## TRY IT
Reproduce every line of the records below without changing a single character.

____ SUPPLIED DATA

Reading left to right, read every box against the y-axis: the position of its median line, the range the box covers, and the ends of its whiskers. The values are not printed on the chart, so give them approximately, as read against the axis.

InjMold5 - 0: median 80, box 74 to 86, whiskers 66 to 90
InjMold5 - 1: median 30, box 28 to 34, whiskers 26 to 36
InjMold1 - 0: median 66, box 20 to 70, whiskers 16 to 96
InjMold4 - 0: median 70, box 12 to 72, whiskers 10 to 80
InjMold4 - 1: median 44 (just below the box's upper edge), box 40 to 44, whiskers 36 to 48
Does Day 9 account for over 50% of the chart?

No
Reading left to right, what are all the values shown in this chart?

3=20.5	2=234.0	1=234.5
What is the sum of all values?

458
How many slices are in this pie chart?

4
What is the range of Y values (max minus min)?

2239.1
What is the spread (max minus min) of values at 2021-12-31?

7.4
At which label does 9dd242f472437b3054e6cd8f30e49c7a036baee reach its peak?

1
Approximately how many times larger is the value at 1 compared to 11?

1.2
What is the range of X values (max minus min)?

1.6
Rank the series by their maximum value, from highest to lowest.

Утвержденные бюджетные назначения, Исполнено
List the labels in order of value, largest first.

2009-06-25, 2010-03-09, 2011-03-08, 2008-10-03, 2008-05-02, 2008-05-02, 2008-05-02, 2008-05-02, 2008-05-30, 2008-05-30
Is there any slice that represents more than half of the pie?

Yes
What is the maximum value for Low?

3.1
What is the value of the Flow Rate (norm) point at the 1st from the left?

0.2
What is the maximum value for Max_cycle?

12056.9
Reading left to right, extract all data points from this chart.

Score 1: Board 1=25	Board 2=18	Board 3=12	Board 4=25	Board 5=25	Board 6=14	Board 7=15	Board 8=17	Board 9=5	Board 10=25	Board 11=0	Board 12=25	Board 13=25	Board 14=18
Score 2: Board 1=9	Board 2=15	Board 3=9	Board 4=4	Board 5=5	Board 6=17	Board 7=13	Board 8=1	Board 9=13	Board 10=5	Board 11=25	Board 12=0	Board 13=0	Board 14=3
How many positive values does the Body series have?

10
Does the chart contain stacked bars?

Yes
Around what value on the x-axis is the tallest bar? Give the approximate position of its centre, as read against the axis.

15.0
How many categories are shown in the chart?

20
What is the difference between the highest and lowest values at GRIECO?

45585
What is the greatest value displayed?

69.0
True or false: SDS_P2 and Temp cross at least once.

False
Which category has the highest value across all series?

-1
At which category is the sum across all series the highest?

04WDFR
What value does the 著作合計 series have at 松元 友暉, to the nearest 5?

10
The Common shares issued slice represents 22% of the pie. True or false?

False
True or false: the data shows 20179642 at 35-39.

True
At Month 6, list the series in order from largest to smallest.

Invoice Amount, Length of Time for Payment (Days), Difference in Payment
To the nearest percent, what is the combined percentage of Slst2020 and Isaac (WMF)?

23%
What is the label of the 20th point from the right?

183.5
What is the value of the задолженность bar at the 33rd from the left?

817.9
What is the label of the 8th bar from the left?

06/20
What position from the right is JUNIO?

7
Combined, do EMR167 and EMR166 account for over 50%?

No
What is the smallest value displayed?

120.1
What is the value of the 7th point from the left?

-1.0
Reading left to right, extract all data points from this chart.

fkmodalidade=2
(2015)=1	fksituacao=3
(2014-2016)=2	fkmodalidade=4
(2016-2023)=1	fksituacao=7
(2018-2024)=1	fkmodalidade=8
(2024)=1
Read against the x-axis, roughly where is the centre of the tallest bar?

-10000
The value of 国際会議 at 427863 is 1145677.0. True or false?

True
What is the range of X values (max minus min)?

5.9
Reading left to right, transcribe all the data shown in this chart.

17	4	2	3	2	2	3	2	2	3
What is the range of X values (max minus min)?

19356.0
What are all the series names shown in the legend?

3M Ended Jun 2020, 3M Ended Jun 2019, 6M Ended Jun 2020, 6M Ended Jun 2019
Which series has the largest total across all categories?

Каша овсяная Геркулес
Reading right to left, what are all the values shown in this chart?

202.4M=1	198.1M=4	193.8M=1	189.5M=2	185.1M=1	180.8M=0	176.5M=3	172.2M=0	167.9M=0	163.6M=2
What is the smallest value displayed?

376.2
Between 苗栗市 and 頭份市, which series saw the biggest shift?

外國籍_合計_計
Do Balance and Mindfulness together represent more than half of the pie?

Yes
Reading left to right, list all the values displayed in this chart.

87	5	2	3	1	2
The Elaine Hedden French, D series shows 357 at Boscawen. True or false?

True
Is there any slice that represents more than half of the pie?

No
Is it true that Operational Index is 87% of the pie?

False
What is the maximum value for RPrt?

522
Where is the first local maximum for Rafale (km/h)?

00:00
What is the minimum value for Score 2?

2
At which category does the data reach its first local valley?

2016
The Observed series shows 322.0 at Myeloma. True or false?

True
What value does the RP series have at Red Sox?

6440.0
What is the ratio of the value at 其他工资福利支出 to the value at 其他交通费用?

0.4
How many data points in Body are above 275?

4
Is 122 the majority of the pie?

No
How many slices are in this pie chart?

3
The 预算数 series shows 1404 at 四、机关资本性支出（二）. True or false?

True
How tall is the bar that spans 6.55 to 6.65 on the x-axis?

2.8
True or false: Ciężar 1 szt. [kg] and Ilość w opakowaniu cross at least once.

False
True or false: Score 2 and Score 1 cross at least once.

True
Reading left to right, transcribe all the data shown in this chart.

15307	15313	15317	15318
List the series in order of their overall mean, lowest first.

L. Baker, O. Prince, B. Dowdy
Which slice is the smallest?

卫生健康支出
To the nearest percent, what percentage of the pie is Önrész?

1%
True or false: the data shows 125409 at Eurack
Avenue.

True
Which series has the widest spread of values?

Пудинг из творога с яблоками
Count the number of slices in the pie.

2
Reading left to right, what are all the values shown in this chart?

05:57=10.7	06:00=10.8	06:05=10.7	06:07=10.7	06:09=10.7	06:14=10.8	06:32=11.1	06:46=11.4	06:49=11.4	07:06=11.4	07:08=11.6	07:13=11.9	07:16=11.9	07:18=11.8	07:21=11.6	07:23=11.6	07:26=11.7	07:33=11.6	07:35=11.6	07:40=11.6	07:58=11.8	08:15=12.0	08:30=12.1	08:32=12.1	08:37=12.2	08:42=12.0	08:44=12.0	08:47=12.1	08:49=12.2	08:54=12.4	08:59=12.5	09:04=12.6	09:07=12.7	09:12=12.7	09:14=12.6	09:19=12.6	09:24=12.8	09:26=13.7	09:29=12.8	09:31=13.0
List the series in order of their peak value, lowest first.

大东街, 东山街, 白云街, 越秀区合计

________

## ANSWER TO THIS PROBLEM
Reading left to right, read every box against the y-axis: the position of its median line, the range the box covers, and the ends of its whiskers. The values are not printed on the chart, so give them approximately, as read against the axis.

InjMold5 - 0: median 80, box 74 to 86, whiskers 66 to 90
InjMold5 - 1: median 30, box 28 to 34, whiskers 26 to 36
InjMold1 - 0: median 66, box 20 to 70, whiskers 16 to 96
InjMold4 - 0: median 70, box 12 to 72, whiskers 10 to 80
InjMold4 - 1: median 44 (just below the box's upper edge), box 40 to 44, whiskers 36 to 48
Does Day 9 account for over 50% of the chart?

No
Reading left to right, what are all the values shown in this chart?

3=20.5	2=234.0	1=234.5
What is the sum of all values?

458
How many slices are in this pie chart?

4
What is the range of Y values (max minus min)?

2239.1
What is the spread (max minus min) of values at 2021-12-31?

7.4
At which label does 9dd242f472437b3054e6cd8f30e49c7a036baee reach its peak?

1
Approximately how many times larger is the value at 1 compared to 11?

1.2
What is the range of X values (max minus min)?

1.6
Rank the series by their maximum value, from highest to lowest.

Утвержденные бюджетные назначения, Исполнено
List the labels in order of value, largest first.

2009-06-25, 2010-03-09, 2011-03-08, 2008-10-03, 2008-05-02, 2008-05-02, 2008-05-02, 2008-05-02, 2008-05-30, 2008-05-30
Is there any slice that represents more than half of the pie?

Yes
What is the maximum value for Low?

3.1
What is the value of the Flow Rate (norm) point at the 1st from the left?

0.2
What is the maximum value for Max_cycle?

12056.9
Reading left to right, extract all data points from this chart.

Score 1: Board 1=25	Board 2=18	Board 3=12	Board 4=25	Board 5=25	Board 6=14	Board 7=15	Board 8=17	Board 9=5	Board 10=25	Board 11=0	Board 12=25	Board 13=25	Board 14=18
Score 2: Board 1=9	Board 2=15	Board 3=9	Board 4=4	Board 5=5	Board 6=17	Board 7=13	Board 8=1	Board 9=13	Board 10=5	Board 11=25	Board 12=0	Board 13=0	Board 14=3
How many positive values does the Body series have?

10
Does the chart contain stacked bars?

Yes
Around what value on the x-axis is the tallest bar? Give the approximate position of its centre, as read against the axis.

15.0
How many categories are shown in the chart?

20
What is the difference between the highest and lowest values at GRIECO?

45585
What is the greatest value displayed?

69.0
True or false: SDS_P2 and Temp cross at least once.

False
Which category has the highest value across all series?

-1
At which category is the sum across all series the highest?

04WDFR
What value does the 著作合計 series have at 松元 友暉, to the nearest 5?

10
The Common shares issued slice represents 22% of the pie. True or false?

False
True or false: the data shows 20179642 at 35-39.

True
At Month 6, list the series in order from largest to smallest.

Invoice Amount, Length of Time for Payment (Days), Difference in Payment
To the nearest percent, what is the combined percentage of Slst2020 and Isaac (WMF)?

23%
What is the label of the 20th point from the right?

183.5
What is the value of the задолженность bar at the 33rd from the left?

817.9
What is the label of the 8th bar from the left?

06/20
What position from the right is JUNIO?

7
Combined, do EMR167 and EMR166 account for over 50%?

No
What is the smallest value displayed?

120.1
What is the value of the 7th point from the left?

-1.0
Reading left to right, extract all data points from this chart.

fkmodalidade=2
(2015)=1	fksituacao=3
(2014-2016)=2	fkmodalidade=4
(2016-2023)=1	fksituacao=7
(2018-2024)=1	fkmodalidade=8
(2024)=1
Read against the x-axis, roughly where is the centre of the tallest bar?

-10000
The value of 国際会議 at 427863 is 1145677.0. True or false?

True
What is the range of X values (max minus min)?

5.9
Reading left to right, transcribe all the data shown in this chart.

17	4	2	3	2	2	3	2	2	3
What is the range of X values (max minus min)?

19356.0
What are all the series names shown in the legend?

3M Ended Jun 2020, 3M Ended Jun 2019, 6M Ended Jun 2020, 6M Ended Jun 2019
Which series has the largest total across all categories?

Каша овсяная Геркулес
Reading right to left, what are all the values shown in this chart?

202.4M=1	198.1M=4	193.8M=1	189.5M=2	185.1M=1	180.8M=0	176.5M=3	172.2M=0	167.9M=0	163.6M=2
What is the smallest value displayed?

376.2
Between 苗栗市 and 頭份市, which series saw the biggest shift?

外國籍_合計_計
Do Balance and Mindfulness together represent more than half of the pie?

Yes
Reading left to right, list all the values displayed in this chart.

87	5	2	3	1	2
The Elaine Hedden French, D series shows 357 at Boscawen. True or false?

True
Is there any slice that represents more than half of the pie?

No
Is it true that Operational Index is 87% of the pie?

False
What is the maximum value for RPrt?

522
Where is the first local maximum for Rafale (km/h)?

00:00
What is the minimum value for Score 2?

2
At which category does the data reach its first local valley?

2016
The Observed series shows 322.0 at Myeloma. True or false?

True
What value does the RP series have at Red Sox?

6440.0
What is the ratio of the value at 其他工资福利支出 to the value at 其他交通费用?

0.4
How many data points in Body are above 275?

4
Is 122 the majority of the pie?

No
How many slices are in this pie chart?

3
The 预算数 series shows 1404 at 四、机关资本性支出（二）. True or false?

True
How tall is the bar that spans 6.55 to 6.65 on the x-axis?

2.8
True or false: Ciężar 1 szt. [kg] and Ilość w opakowaniu cross at least once.

False
True or false: Score 2 and Score 1 cross at least once.

True
Reading left to right, transcribe all the data shown in this chart.

15307	15313	15317	15318
List the series in order of their overall mean, lowest first.

L. Baker, O. Prince, B. Dowdy
Which slice is the smallest?

卫生健康支出
To the nearest percent, what percentage of the pie is Önrész?

1%
True or false: the data shows 125409 at Eurack
Avenue.

True
Which series has the widest spread of values?

Пудинг из творога с яблоками
Count the number of slices in the pie.

2
Reading left to right, what are all the values shown in this chart?

05:57=10.7	06:00=10.8	06:05=10.7	06:07=10.7	06:09=10.7	06:14=10.8	06:32=11.1	06:46=11.4	06:49=11.4	07:06=11.4	07:08=11.6	07:13=11.9	07:16=11.9	07:18=11.8	07:21=11.6	07:23=11.6	07:26=11.7	07:33=11.6	07:35=11.6	07:40=11.6	07:58=11.8	08:15=12.0	08:30=12.1	08:32=12.1	08:37=12.2	08:42=12.0	08:44=12.0	08:47=12.1	08:49=12.2	08:54=12.4	08:59=12.5	09:04=12.6	09:07=12.7	09:12=12.7	09:14=12.6	09:19=12.6	09:24=12.8	09:26=13.7	09:29=12.8	09:31=13.0
List the series in order of their peak value, lowest first.

大东街, 东山街, 白云街, 越秀区合计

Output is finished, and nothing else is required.